____ Data to examine

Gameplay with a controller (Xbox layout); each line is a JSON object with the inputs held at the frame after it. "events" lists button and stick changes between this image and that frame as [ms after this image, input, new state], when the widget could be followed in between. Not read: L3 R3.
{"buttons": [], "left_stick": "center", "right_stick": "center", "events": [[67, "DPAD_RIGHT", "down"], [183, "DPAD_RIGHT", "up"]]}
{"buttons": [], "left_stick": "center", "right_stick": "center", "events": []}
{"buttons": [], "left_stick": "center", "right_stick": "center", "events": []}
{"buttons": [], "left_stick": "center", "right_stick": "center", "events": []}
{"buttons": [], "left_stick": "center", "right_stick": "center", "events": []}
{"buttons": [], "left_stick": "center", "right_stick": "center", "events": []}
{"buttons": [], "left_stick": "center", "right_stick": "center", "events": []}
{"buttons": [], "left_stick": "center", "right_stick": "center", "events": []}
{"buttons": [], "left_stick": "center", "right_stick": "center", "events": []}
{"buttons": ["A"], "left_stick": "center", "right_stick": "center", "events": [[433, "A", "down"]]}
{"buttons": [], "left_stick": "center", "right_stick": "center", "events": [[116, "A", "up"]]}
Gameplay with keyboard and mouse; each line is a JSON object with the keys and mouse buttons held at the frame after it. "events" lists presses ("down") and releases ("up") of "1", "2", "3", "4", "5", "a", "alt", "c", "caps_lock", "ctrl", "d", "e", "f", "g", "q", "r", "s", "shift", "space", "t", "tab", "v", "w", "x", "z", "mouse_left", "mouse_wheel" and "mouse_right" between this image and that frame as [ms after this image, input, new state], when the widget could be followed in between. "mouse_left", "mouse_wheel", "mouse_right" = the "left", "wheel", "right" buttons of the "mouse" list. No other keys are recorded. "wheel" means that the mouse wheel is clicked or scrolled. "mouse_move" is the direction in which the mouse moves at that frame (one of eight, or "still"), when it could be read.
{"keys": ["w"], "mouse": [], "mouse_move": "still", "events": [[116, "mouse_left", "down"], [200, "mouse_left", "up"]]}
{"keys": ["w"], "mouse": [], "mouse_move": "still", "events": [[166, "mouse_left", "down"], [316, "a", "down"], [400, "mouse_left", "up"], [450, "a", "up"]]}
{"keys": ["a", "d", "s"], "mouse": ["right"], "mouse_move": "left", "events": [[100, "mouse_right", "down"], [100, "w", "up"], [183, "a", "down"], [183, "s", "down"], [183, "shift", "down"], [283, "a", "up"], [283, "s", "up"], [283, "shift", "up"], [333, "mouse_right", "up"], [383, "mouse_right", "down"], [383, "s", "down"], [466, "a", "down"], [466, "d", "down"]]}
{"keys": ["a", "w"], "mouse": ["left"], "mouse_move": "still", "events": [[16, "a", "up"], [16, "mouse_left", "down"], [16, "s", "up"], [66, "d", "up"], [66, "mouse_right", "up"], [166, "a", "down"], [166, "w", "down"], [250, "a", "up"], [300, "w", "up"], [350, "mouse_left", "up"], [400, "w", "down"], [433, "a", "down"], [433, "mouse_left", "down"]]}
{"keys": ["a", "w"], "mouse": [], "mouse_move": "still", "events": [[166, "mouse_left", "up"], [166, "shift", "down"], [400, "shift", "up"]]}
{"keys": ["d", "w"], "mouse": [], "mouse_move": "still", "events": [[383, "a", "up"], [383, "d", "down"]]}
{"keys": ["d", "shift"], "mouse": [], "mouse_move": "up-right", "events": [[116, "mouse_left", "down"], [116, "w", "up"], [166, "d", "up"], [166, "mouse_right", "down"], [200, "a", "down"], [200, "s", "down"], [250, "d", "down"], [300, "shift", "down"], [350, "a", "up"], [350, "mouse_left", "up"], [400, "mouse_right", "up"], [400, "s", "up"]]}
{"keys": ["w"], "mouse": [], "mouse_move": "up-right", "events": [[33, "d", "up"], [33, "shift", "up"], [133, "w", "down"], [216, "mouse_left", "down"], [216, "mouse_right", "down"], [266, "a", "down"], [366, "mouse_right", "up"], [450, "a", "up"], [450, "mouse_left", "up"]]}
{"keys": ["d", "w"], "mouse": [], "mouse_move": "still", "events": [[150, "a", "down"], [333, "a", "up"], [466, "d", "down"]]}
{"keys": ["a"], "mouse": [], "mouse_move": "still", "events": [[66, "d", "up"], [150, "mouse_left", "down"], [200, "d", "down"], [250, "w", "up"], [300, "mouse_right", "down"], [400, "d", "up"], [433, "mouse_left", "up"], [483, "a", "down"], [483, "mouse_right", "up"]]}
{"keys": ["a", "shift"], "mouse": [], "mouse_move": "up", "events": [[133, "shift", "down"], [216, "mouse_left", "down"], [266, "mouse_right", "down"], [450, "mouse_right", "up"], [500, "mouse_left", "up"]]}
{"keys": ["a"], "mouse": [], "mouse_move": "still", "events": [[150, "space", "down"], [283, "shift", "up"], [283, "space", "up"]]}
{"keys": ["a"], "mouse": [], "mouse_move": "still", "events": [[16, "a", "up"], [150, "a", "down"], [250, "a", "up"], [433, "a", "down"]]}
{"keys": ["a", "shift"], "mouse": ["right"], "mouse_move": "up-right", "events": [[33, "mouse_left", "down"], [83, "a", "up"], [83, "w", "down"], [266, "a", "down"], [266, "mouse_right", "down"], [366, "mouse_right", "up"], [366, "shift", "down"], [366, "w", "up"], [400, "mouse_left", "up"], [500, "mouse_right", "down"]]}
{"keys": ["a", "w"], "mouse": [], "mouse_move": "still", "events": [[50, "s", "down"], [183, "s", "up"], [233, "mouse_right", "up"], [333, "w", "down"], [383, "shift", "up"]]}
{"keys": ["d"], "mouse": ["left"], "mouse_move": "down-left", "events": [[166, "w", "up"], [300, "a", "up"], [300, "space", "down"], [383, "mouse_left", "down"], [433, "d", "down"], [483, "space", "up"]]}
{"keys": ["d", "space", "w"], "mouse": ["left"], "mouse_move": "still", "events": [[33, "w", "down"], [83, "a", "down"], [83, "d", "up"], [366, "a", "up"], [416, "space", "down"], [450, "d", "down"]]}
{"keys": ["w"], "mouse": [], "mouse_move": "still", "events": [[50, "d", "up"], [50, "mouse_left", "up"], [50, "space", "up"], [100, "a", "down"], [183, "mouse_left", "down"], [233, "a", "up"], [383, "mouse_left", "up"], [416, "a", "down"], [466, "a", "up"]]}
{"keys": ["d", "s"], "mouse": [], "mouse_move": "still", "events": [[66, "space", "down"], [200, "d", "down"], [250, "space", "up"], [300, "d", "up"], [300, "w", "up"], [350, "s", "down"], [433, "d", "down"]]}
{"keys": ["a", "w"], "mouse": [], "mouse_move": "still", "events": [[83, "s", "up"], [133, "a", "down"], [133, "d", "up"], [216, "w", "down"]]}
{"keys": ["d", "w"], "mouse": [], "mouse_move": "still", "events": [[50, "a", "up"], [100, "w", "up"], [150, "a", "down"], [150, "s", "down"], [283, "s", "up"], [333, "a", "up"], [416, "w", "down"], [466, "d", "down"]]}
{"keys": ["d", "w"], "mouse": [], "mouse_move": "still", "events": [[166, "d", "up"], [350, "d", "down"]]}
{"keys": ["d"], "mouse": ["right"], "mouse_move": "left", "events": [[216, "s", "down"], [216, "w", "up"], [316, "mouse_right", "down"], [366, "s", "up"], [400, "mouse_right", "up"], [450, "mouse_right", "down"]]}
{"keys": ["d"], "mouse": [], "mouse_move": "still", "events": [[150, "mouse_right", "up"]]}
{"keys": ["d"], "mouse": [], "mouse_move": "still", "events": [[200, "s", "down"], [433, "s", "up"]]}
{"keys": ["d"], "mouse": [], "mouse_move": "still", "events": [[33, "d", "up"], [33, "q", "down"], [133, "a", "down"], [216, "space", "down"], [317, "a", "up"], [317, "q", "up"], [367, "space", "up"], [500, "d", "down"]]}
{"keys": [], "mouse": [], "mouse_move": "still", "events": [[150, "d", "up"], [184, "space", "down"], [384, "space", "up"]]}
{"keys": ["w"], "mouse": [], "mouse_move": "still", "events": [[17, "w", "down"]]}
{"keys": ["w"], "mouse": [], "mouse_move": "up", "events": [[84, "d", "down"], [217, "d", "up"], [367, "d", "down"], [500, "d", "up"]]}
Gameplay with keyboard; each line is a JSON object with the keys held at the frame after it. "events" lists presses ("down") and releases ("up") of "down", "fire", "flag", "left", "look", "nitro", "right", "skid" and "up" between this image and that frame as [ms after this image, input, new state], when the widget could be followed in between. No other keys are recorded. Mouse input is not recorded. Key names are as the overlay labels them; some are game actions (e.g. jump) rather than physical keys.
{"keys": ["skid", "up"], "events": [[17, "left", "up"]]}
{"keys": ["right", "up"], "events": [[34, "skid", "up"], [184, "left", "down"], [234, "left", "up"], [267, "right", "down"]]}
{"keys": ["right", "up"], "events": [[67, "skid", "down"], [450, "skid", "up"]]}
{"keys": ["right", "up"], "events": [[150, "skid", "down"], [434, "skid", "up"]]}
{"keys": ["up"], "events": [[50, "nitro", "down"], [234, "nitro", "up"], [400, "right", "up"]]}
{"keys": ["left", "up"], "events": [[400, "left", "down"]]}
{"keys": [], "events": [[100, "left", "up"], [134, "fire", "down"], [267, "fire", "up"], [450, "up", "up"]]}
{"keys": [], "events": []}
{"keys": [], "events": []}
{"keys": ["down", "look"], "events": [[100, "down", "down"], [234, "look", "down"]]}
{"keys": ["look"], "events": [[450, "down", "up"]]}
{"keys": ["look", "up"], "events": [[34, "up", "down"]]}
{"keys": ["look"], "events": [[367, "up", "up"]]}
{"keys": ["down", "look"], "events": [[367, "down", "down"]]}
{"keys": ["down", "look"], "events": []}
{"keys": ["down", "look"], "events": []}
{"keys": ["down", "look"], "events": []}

________

Go line by line through the data above and report each one that holds the string "skid".

Gameplay with keyboard; each line is a JSON object with the keys held at the frame after it. "events" lists presses ("down") and releases ("up") of "down", "fire", "flag", "left", "look", "nitro", "right", "skid" and "up" between this image and that frame as [ms after this image, input, new state], when the widget could be followed in between. No other keys are recorded. Mouse input is not recorded. Key names are as the overlay labels them; some are game actions (e.g. jump) rather than physical keys.
{"keys": ["skid", "up"], "events": [[17, "left", "up"]]}
{"keys": ["right", "up"], "events": [[34, "skid", "up"], [184, "left", "down"], [234, "left", "up"], [267, "right", "down"]]}
{"keys": ["right", "up"], "events": [[67, "skid", "down"], [450, "skid", "up"]]}
{"keys": ["right", "up"], "events": [[150, "skid", "down"], [434, "skid", "up"]]}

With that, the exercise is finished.